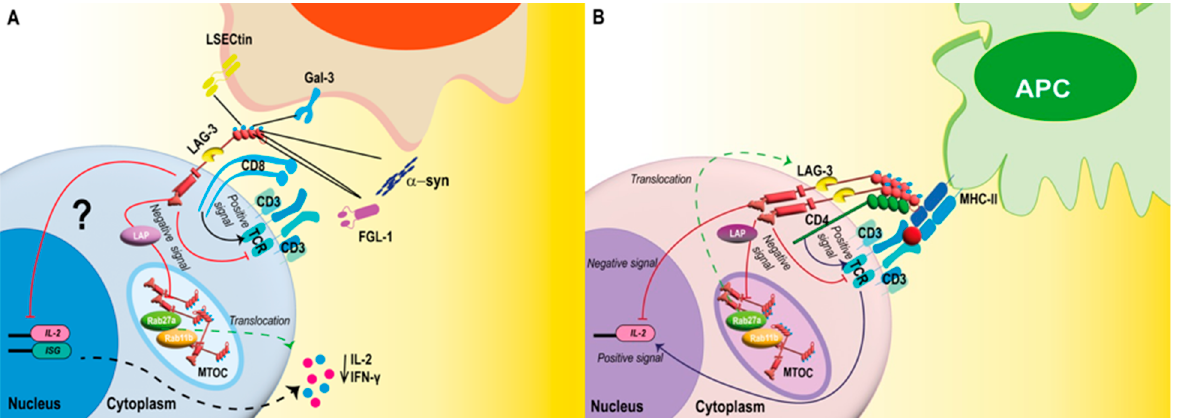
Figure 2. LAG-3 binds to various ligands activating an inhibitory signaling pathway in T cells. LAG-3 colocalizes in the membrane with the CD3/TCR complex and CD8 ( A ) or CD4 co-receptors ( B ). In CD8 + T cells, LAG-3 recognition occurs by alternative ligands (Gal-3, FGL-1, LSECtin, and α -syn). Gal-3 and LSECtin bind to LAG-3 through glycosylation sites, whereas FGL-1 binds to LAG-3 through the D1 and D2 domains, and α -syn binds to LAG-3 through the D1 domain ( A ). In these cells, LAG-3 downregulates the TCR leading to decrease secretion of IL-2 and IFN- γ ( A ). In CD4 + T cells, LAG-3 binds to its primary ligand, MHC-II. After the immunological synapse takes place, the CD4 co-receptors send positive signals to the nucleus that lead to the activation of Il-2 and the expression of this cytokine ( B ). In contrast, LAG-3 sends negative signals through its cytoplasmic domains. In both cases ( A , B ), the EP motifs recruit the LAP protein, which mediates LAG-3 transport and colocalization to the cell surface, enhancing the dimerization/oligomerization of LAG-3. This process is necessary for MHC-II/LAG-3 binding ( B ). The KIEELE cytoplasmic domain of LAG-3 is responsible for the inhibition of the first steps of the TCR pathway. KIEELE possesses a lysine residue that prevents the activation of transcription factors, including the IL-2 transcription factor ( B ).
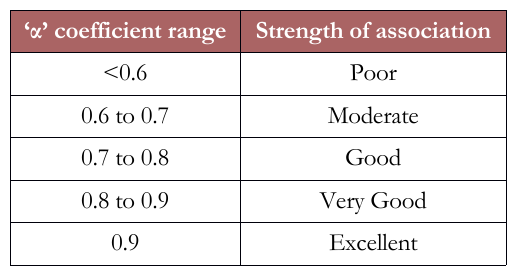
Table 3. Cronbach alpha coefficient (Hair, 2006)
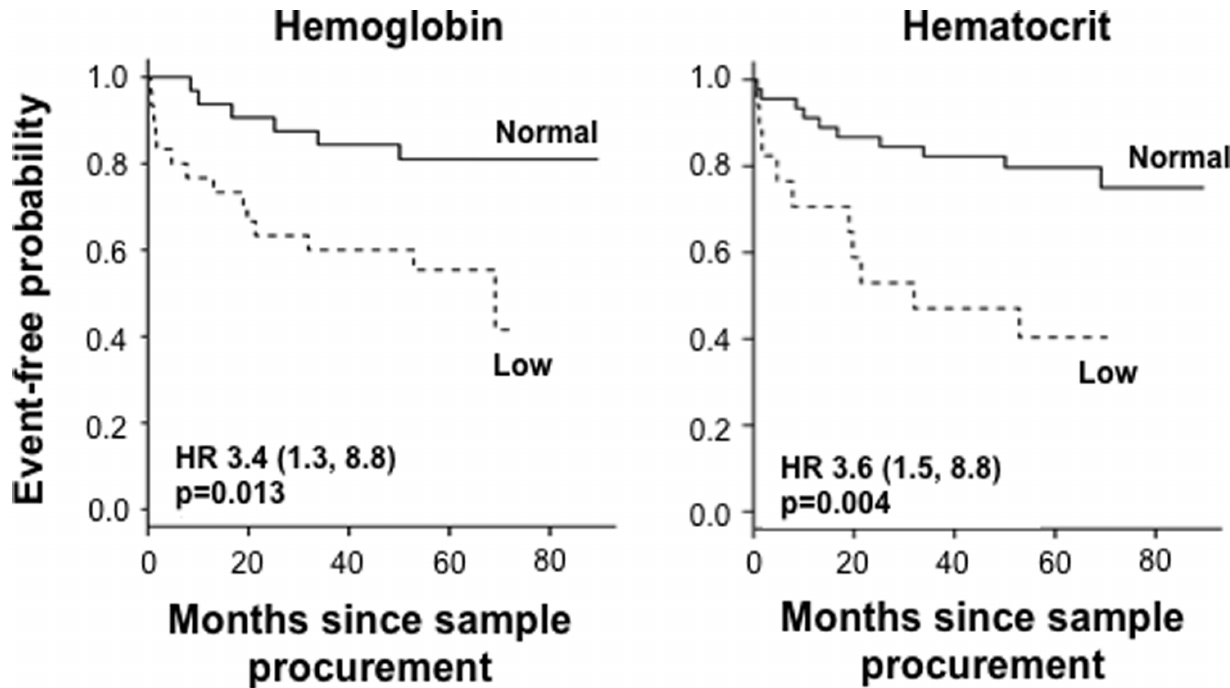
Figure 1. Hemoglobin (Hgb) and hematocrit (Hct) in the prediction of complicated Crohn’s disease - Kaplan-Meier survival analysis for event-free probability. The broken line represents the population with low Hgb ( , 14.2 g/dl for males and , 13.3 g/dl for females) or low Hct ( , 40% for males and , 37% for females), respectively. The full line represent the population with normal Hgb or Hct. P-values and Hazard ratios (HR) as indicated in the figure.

* [WORK TASK]: Exact copy, no images: rewrite the entire listing above.

* [EXERCISE RESPONSE]:
Figure 2. LAG-3 binds to various ligands activating an inhibitory signaling pathway in T cells. LAG-3 colocalizes in the membrane with the CD3/TCR complex and CD8 ( A ) or CD4 co-receptors ( B ). In CD8 + T cells, LAG-3 recognition occurs by alternative ligands (Gal-3, FGL-1, LSECtin, and α -syn). Gal-3 and LSECtin bind to LAG-3 through glycosylation sites, whereas FGL-1 binds to LAG-3 through the D1 and D2 domains, and α -syn binds to LAG-3 through the D1 domain ( A ). In these cells, LAG-3 downregulates the TCR leading to decrease secretion of IL-2 and IFN- γ ( A ). In CD4 + T cells, LAG-3 binds to its primary ligand, MHC-II. After the immunological synapse takes place, the CD4 co-receptors send positive signals to the nucleus that lead to the activation of Il-2 and the expression of this cytokine ( B ). In contrast, LAG-3 sends negative signals through its cytoplasmic domains. In both cases ( A , B ), the EP motifs recruit the LAP protein, which mediates LAG-3 transport and colocalization to the cell surface, enhancing the dimerization/oligomerization of LAG-3. This process is necessary for MHC-II/LAG-3 binding ( B ). The KIEELE cytoplasmic domain of LAG-3 is responsible for the inhibition of the first steps of the TCR pathway. KIEELE possesses a lysine residue that prevents the activation of transcription factors, including the IL-2 transcription factor ( B ).
Table 3. Cronbach alpha coefficient (Hair, 2006)
Figure 1. Hemoglobin (Hgb) and hematocrit (Hct) in the prediction of complicated Crohn’s disease - Kaplan-Meier survival analysis for event-free probability. The broken line represents the population with low Hgb ( , 14.2 g/dl for males and , 13.3 g/dl for females) or low Hct ( , 40% for males and , 37% for females), respectively. The full line represent the population with normal Hgb or Hct. P-values and Hazard ratios (HR) as indicated in the figure.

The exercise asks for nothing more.